══ Document text

Form 8-K

 

 

UNITED STATES

SECURITIES AND EXCHANGE COMMISSION

Washington, D.C. 20549

 

 

FORM 8-K

 

 

CURRENT REPORT

Pursuant to Section 13 or 15(d) of the

Securities Exchange Act of 1934

Date of Report (Date of earliest event reported) April 23, 2009

 

 

YRC Worldwide Inc.

(Exact name of registrant as specified in its charter)

 

 

 

Delaware   0-12255   48-0948788

(State or other jurisdiction

of incorporation)

  (Commission File Number)  

(IRS Employer

Identification No.)

10990 Roe Avenue, Overland Park, Kansas 66211

(Address of principal executive offices) (Zip Code)

Registrant’s telephone number, including area code (913) 696-6100

 

 

Check the appropriate box below if the Form 8-K filing is intended to simultaneously satisfy the filing obligation of the registrant under any of the following provisions:

 

¨ Written communications pursuant to Rule 425 under the Securities Act (17 CFR 230.425)

════
══ Data excerpt

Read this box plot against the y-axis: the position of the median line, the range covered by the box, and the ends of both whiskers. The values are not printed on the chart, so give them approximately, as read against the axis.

════

Check your understanding
(A) From the YRC Worldwide Form 8-K, pull out verbatim the part that opens with the words containing "Securities Exchange Act" and closes with "in its charter)".
(B) Using the YRC Worldwide Form 8-K, answer each question below:
(i) What date is given as the date of the earliest event reported?
(ii) In which state is the registrant incorporated?
(iii) What telephone number, including area code, is listed for the registrant?

Exercise results
(A)
Securities Exchange Act of 1934

Date of Report (Date of earliest event reported) April 23, 2009

 

 

YRC Worldwide Inc.

(Exact name of registrant as specified in its charter)

(B)
(i) April 23, 2009
(ii) Delaware
(iii) (913) 696-6100